3 bin dereceye dayanıklı paneller geliştiriyor
CES’in, havacılık ve savunma alanında faaliyet göstermek üzere önemli yatırımlar yapan bir kompozit firması olduğuna işaret eden Şentürk, havacılık, savunma ve özel uygulama kompozitlerinde farklı çözümler ürettiklerini söyledi.
Ürün gamında başta balistik ürünlerin yer aldığını belirten Şentürk, “Bunun yanı sıra kişisel koruma ekipmanları, kompozit başlıklar, göğüs plakaları, araç koruma sistemleri, zırhlı araçların içlerinde kullanılan Spall Liner, dışlarında kullanılan Add-On armorlar üretiyoruz. Helikopter ve gemilerde kullanılan balistik zırh çözümleri de sağlıyoruz. Özel kompozit uygulamalarında radomlar, reflektif antenler, seçici geçirgen veya yansıtıcı yüzeyler üretiyoruz.
Büyük gemiler için radar kesitini azaltan top kupaları, 3 bin dereceyi aşan yüksek ısıya dayanıklı paneller ve roket lançerlerinde kullanılan özel paneller geliştiriyoruz. Otomotiv tarafında ise raylı sistemler için tren ve tramvayların iç ve dış trim parçalarını üretiyoruz. Genel olarak balistik, kişisel koruma, araç zırhlama, balistik cam çözümleri, havacılık ve savunma sektörlerine yönelik ürünler sunuyoruz” dedi.

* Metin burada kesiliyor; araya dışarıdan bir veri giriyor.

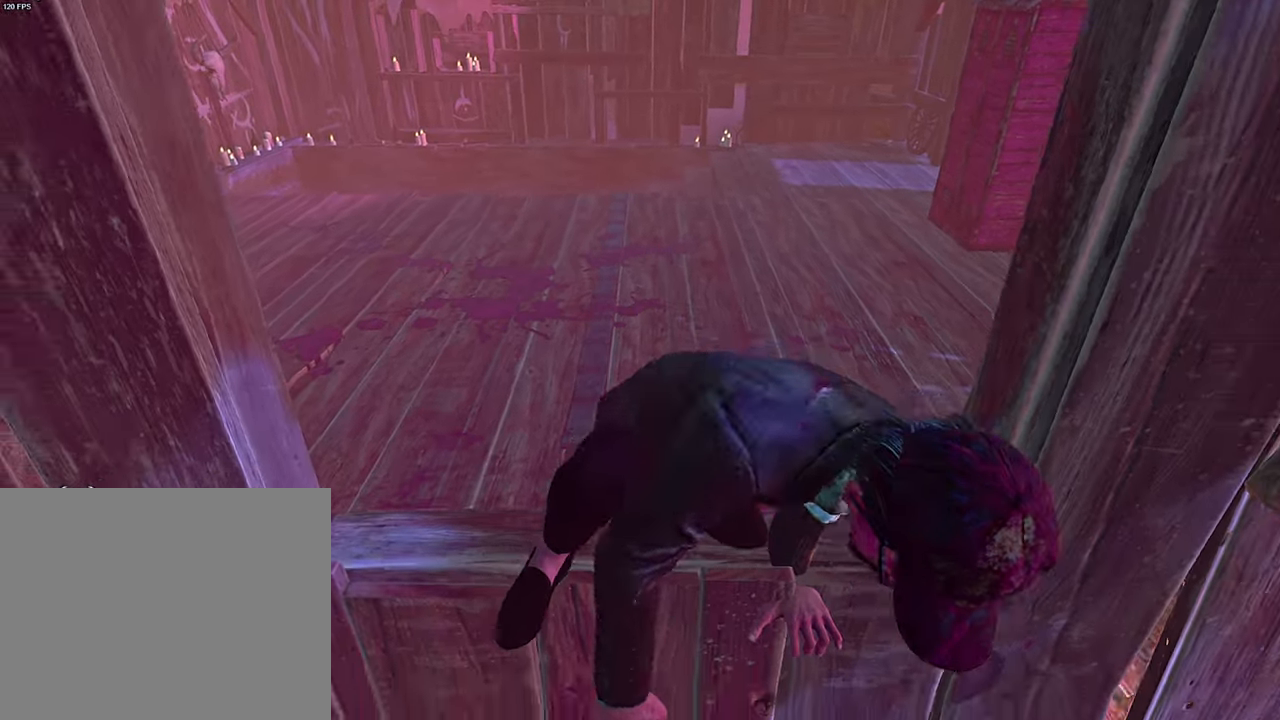
{"keys": ["a", "s", "shift"], "events": [[66, "a", "down"], [166, "a", "up"], [316, "a", "down"], [450, "a", "up"], [466, "a", "down"]]}
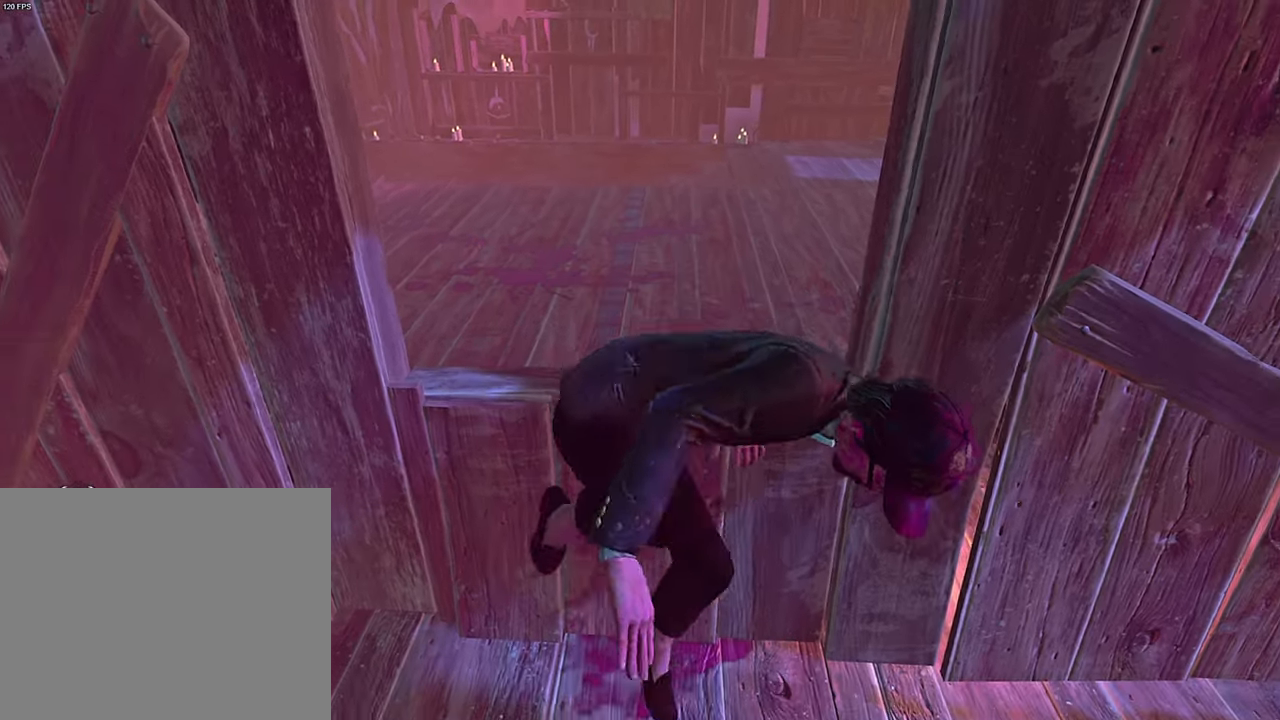
{"keys": ["s", "shift"], "events": [[400, "a", "up"]]}
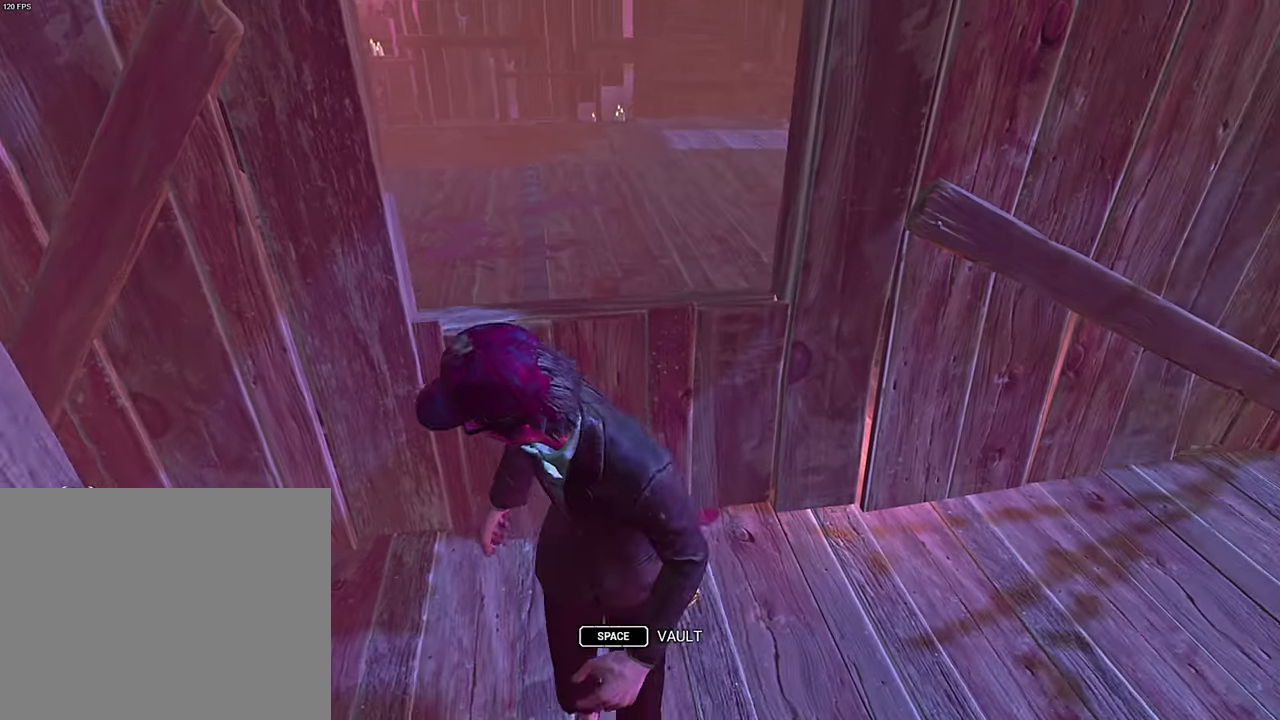
{"keys": ["s"], "events": [[216, "a", "down"], [266, "a", "up"], [466, "shift", "up"]]}
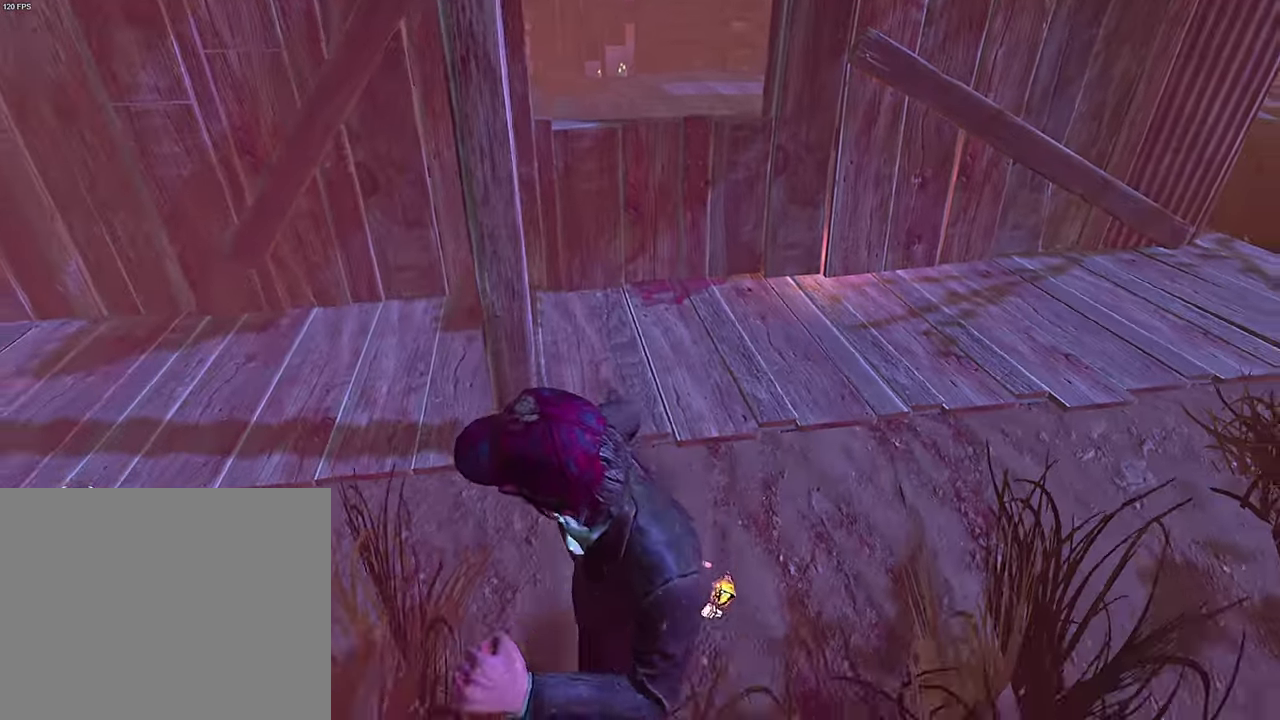
{"keys": ["shift", "w"], "events": [[83, "a", "down"], [133, "s", "up"], [166, "shift", "down"], [233, "w", "down"], [316, "a", "up"]]}
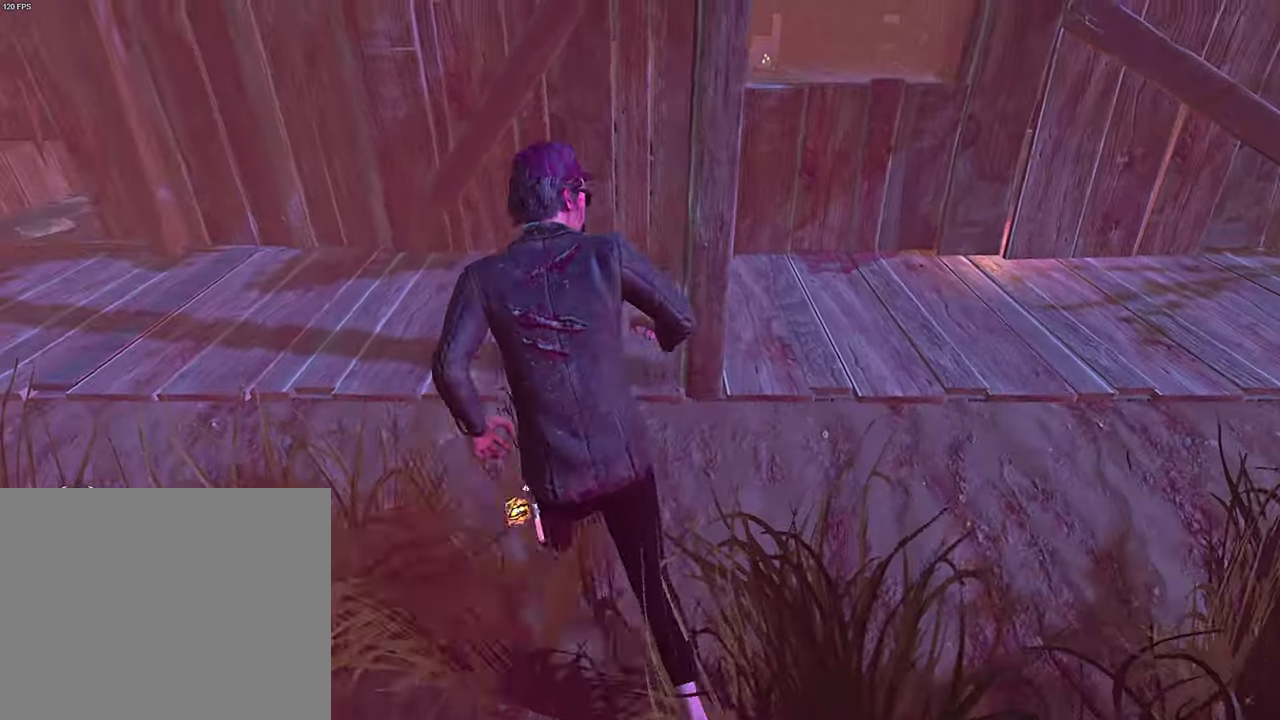
{"keys": ["shift", "w"], "events": []}
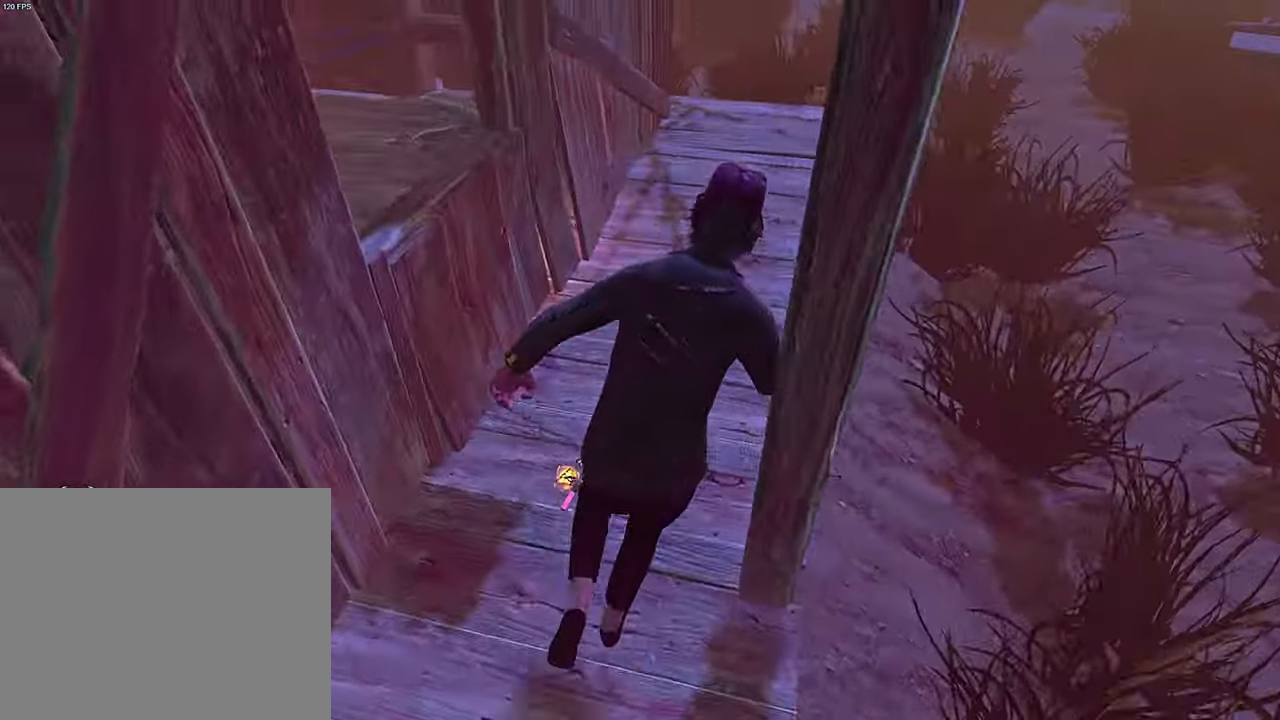
{"keys": [], "events": [[83, "space", "down"], [116, "space", "up"], [150, "w", "up"], [166, "shift", "up"]]}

Türkiye’de üretilen zırhlı araçların neredeyse tamamında CES imzası bulunduğuna işaret eden Şentürk, Otokar, FNSS ve BMC’nin ana müşterileri arasında yer aldığını söyledi. Yıllık üretim kapasitelerinin projelere göre değiştiğini bildiren Şentürk, kompozit imalatında Türkiye’nin en büyük üretim kapasitelerinden birine sahip olduklarını vurguladı.
İhracat payı yüzde 65’e çıktı
Savunma ve havacılık alanında en yüksek kapasitenin TUSAŞ’ta olduğunu ifade eden Şentürk, “Fakat alan büyüklüğü açısından baktığımızda, TUSAŞ’tan sonra en büyük imalat alanına sahibiz. Miğfer (kask) üretiminde ise Batı Avrupa ve Kuzey Amerika’da bizim kapasitemize yaklaşan başka bir firma yok. Yıllık 200 binin üzerinde yüksek performanslı üretim yapabiliyoruz. Bu yıl itibarıyla sadece bir NATO ülkesine 100 binin üzerinde kask teslim etmiş olacağız. Personel sayımız da sürekli artıyor ve şu anda 530’un üzerinde istihdam sağlıyoruz” diye konuştu.
Ürünlerini Singapur’dan Şili’ye kadar 35 ülkeye ihraç ettiklerini aktaran Şentürk, geçen yıl ihracat oranlarının yüzde 50 seviyesinde olduğunu, bugün ise bu oranın yüzde 65’e çıktığını kaydetti. Avrupa’da özellikle faaliyet gösterdikleri Finlandiya’da yeni işler aldıklarını açıklayan Şentürk, şöyle devam etti: “Daha önce büyük ölçekli işler yapmadığımız Batı Avrupa ülkelerinde de yeni projeler almaya devam ediyoruz.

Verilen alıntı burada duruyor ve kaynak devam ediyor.